About the namespace riddle

NOTE: This is a restored version from this archive.

WARNING : This document will soon be deprecated. The ‘Back to Basics’ series of article will replace it as soon at it is completed.

The riddle

RDDL was created, according to its authors, in response to the following question (or riddle, hence the name) :

Some namespace names are URL. What should I get when I type this URL into my browser ?

As this doesn’t care about namespace names that are not URL, let’s rewrite it this way :

What should I obtain when resolving a namespace name ?

Resolving non-URL thingies is feasible, through the indirection of a catalog. So what should those catalogs return when resolving a namespace name ?

Well if we agree that names are handles for object, resolving a namespace name should give you the namespace itself.

What is a namespace ?

So what is a namespace ? A namespace is a namespace is a namespace. It is a mathematical object. Like the W3C says :

From http://www.w3.org/TR/REC-xml-names/:

[Definition:] An XML namespace is a collection of names, identified by a URI reference [RFC2396], which are used in XML documents as element types and attribute names. XML namespaces differ from the “namespaces” conventionally used in computing disciplines in that the XML version has internal structure and is not, mathematically speaking, a set. These issues are discussed in “A. The Internal Structure of XML Namespaces”.

▸ WHAT YOU SHOULD DO
Write the next part of the article on the namespace riddle, picking up right after its final sentence.

▸ DATA EXTRACT
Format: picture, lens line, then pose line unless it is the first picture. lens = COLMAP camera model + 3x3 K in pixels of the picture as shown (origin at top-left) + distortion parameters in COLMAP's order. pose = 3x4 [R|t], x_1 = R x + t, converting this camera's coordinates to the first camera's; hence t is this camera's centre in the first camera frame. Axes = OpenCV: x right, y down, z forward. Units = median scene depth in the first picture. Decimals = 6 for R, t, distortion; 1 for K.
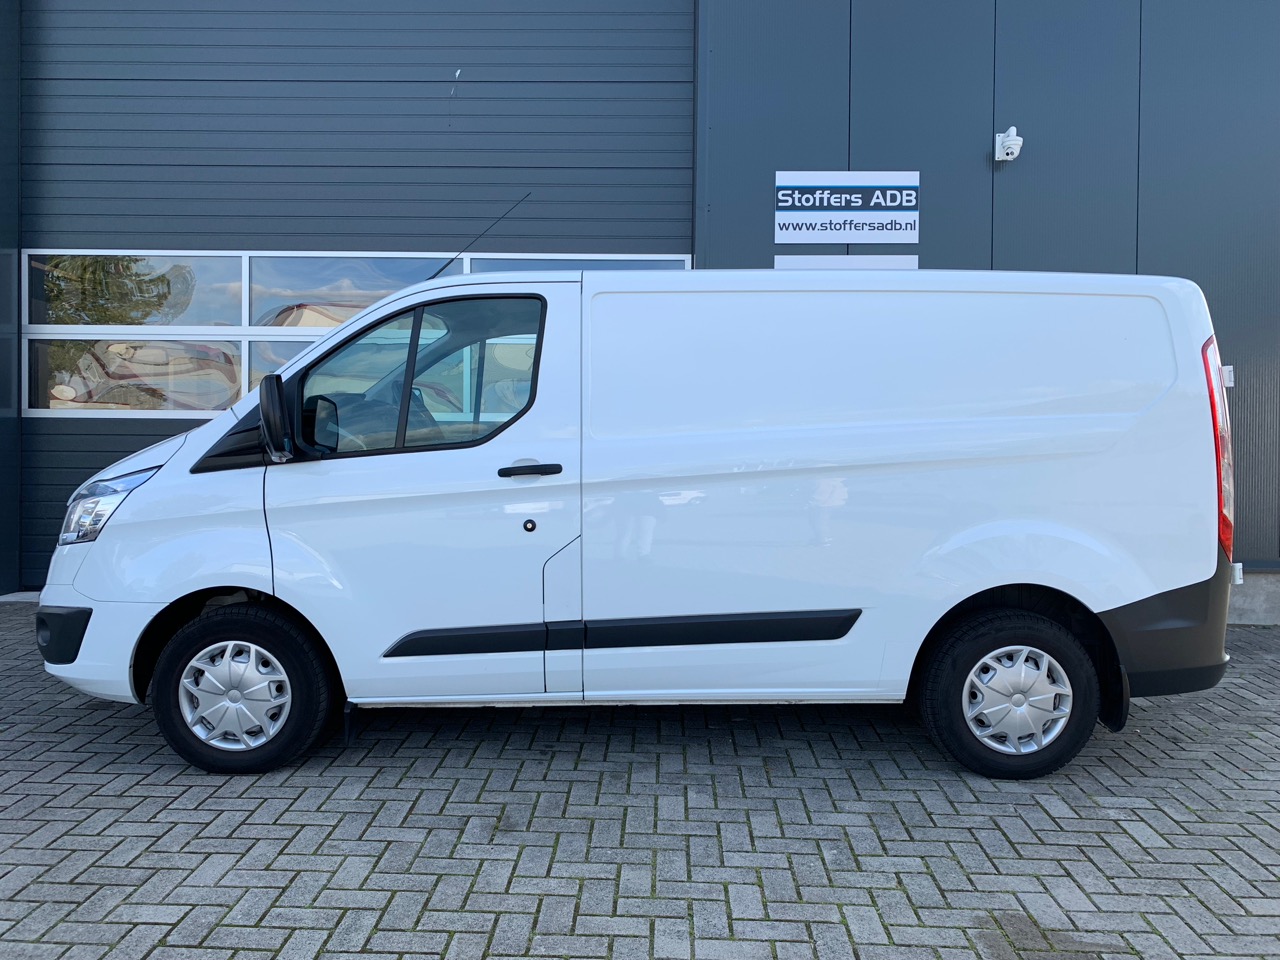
lens RADIAL K [[967.4, 0, 642.4], [0, 967.4, 480.0], [0, 0, 1]] dist [0.002702, 0.006674]
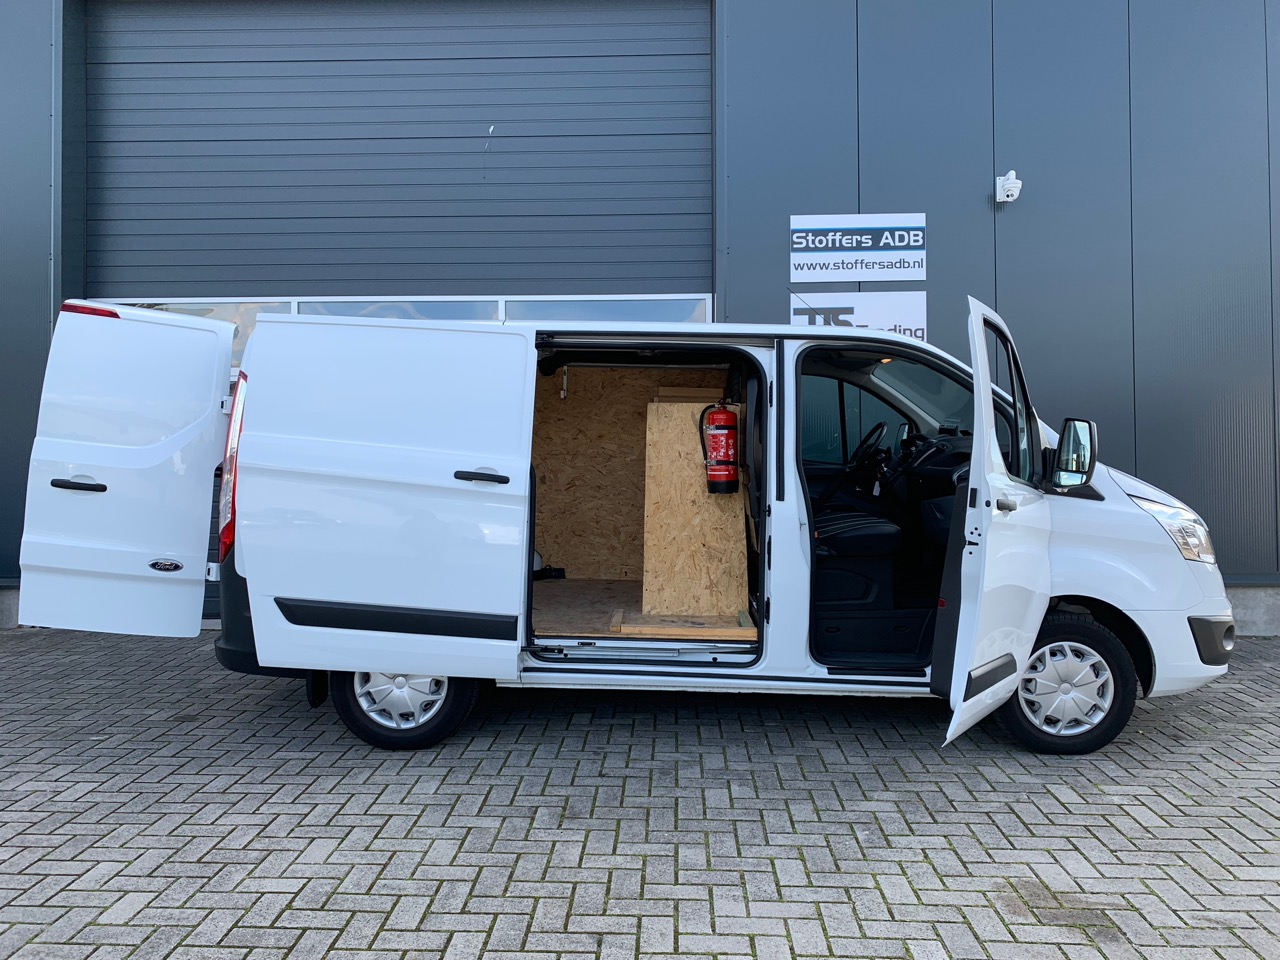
lens RADIAL K [[967.4, 0, 637.4], [0, 967.4, 478.8], [0, 0, 1]] dist [0.002702, 0.006674]
pose [[0.999808, -0.013929, -0.013811, -0.038271], [0.013494, 0.999425, -0.031091, 0.004767], [0.014236, 0.030899, 0.999421, -0.114689]]
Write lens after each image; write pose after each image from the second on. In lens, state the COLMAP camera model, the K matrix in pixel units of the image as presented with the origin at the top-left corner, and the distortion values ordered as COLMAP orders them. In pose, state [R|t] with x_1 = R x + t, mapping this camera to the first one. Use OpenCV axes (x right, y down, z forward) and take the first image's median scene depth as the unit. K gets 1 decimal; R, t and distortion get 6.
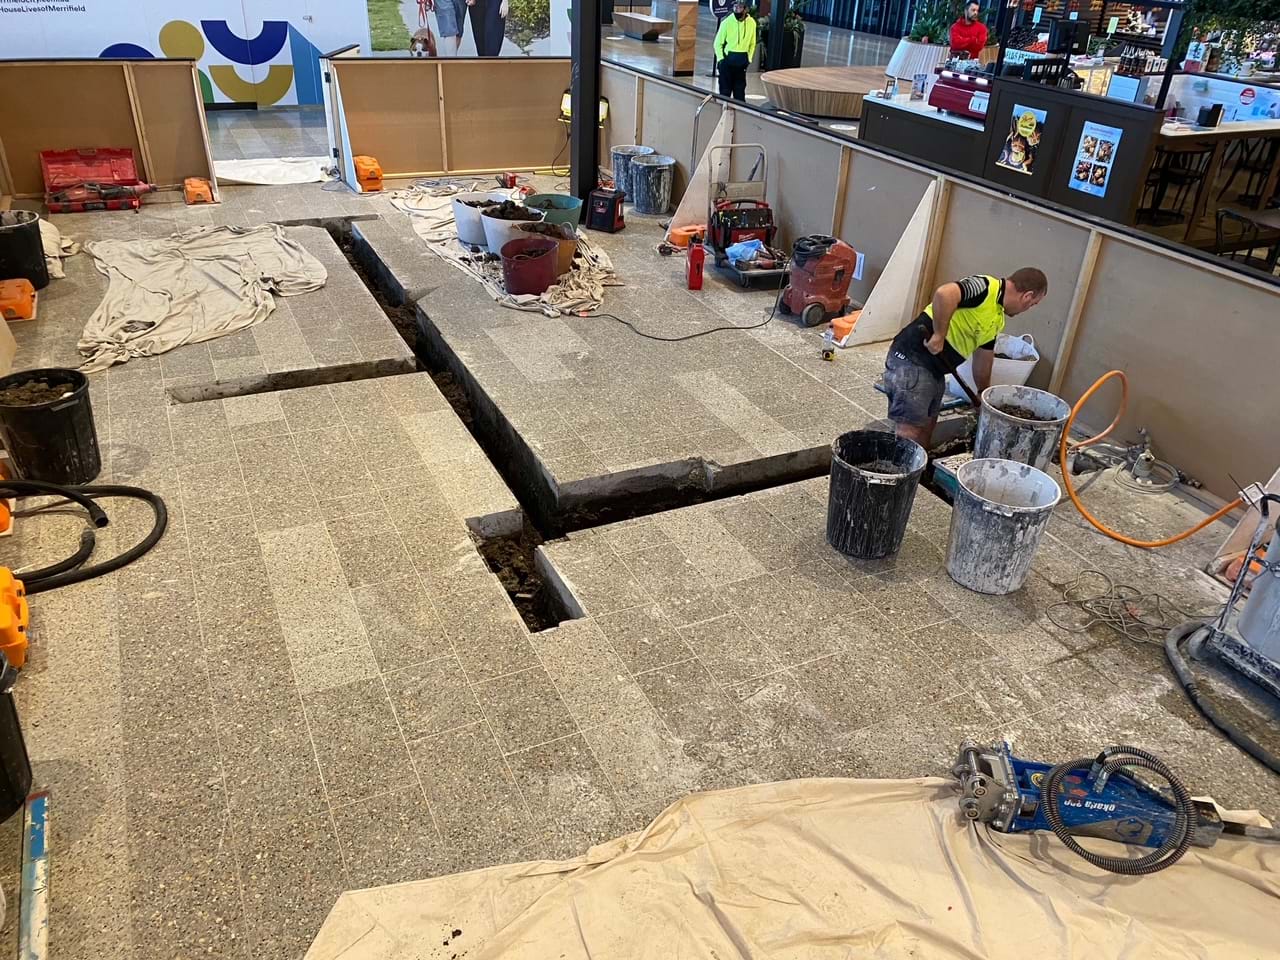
lens RADIAL K [[977.5, 0, 644.2], [0, 977.5, 488.7], [0, 0, 1]] dist [0.021646, -0.012107]
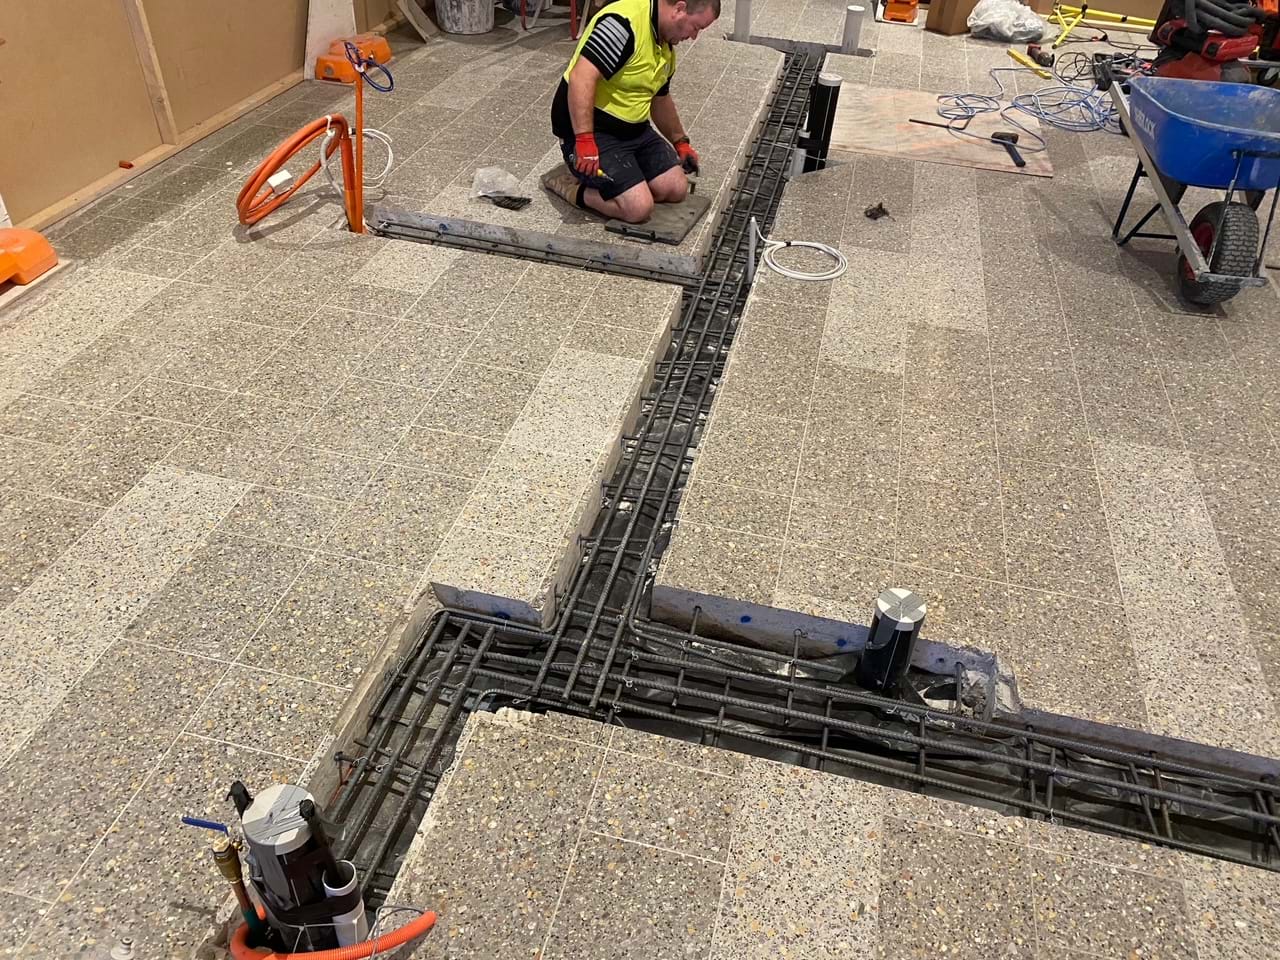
lens RADIAL K [[977.5, 0, 638.6], [0, 977.5, 479.5], [0, 0, 1]] dist [0.021646, -0.012107]
pose [[0.773668, 0.389311, -0.499874, 0.074940], [-0.331249, 0.921078, 0.204670, -0.086400], [0.540103, 0.007236, 0.841568, 0.328718]]
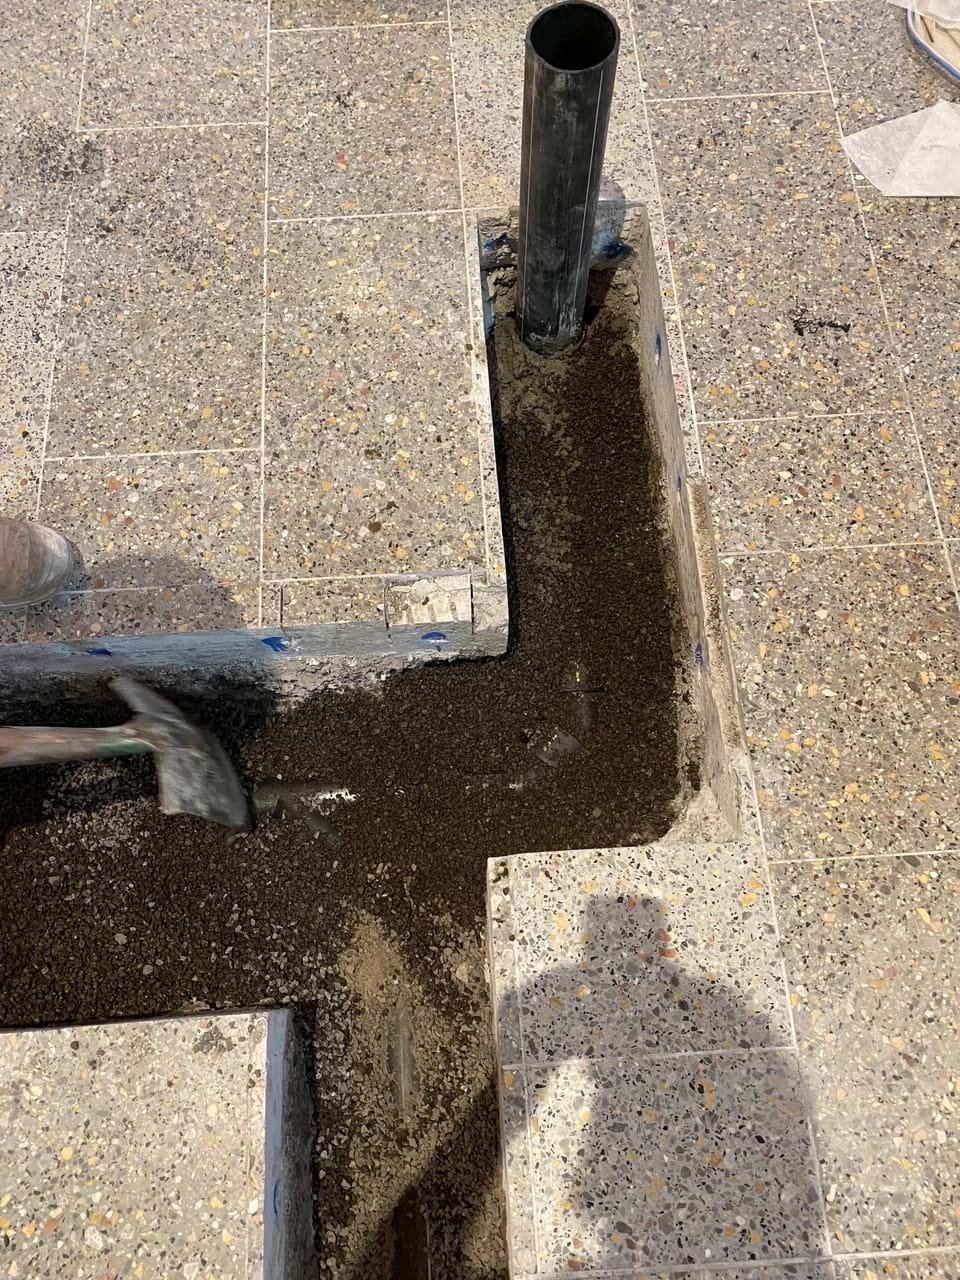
lens RADIAL K [[977.5, 0, 478.3], [0, 977.5, 639.5], [0, 0, 1]] dist [0.021646, -0.012107]
pose [[-0.924364, -0.370424, 0.091308, -0.068526], [0.158266, -0.154550, 0.975226, -0.109254], [-0.347136, 0.915915, 0.201486, 0.492263]]
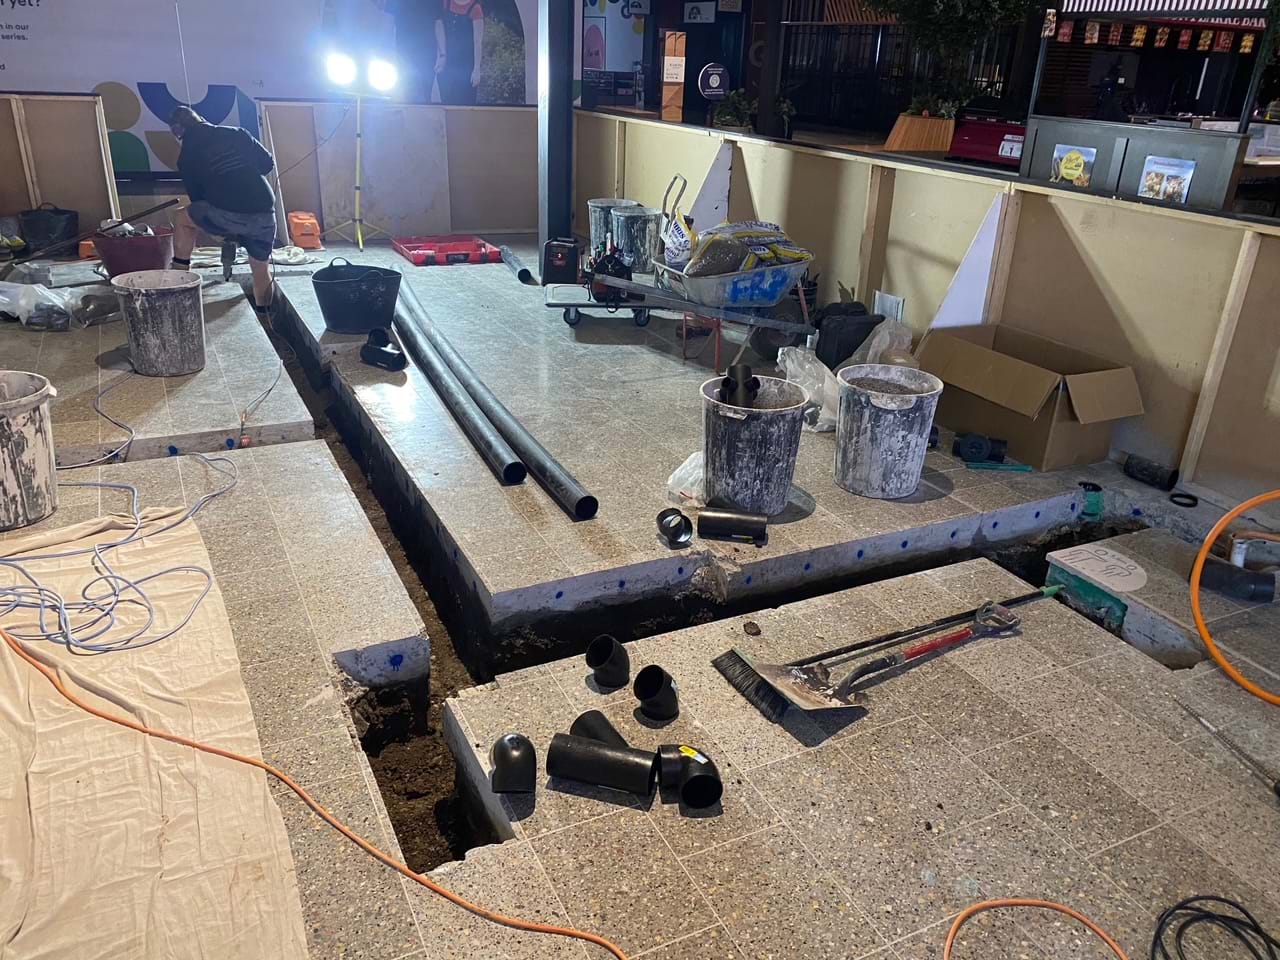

▸ RESPONSE
So a namespace is a collection of names.

First attempt at answering the riddle

What should I obtain when resolving a namespace name ? A collection of names.

What should I obtain when resolving a namespace name ? NOT a human readable documentation. An XML namespace is NOT a human readable documentation, it is a collection of names.

What can I do with a collection of names ? Not much. I can enumerate the collection, and I can check if a name belongs to the collection or not. That’s a bit useful, though, because I can check if a name is valid when encountering it, and signal invalid names (possibly typos).

Maybe we could add a few useful things to this collection of names. Let’s think about it from the start.

An interpretation of XML and namespaces

What is an XML document ? It is a particular serialisation of a labeled tree whose labels are names that belong to namespaces and leaves are text. The XML 1.0 specification describe the rules for serializing such a tree. When a document correctly follows those rules, we say it is well-formed.

There are some names in some XML documents that don’t seem to belong to any namespace, either because they were created before the namespace concept appeared, or because their author did not find it important to create a namespace for them. Let us say that they are in a special namespace.

What should I obtain when resolving this special namespace name ? The collection of all names that are not explicitly defined in a namespace. How big is that collection ? I don’t know. Who maintains that collection ? Nobody, or everybody, depending on how you see things. But this collection exists ? Yes, but I’d rather never have to enumerate it. I can check if a name belongs to it or not, though, but it’s not of great help, since it does not allow me to validate names.

This collection is fundamentally open, it is a mathematical object but it is not interesting for data processing. What is this namespace’s name ? It has not. Well, it would better have not, for fear that I would have to answer the riddle for it : “What should I obtain when resolving this special namespace name ?”.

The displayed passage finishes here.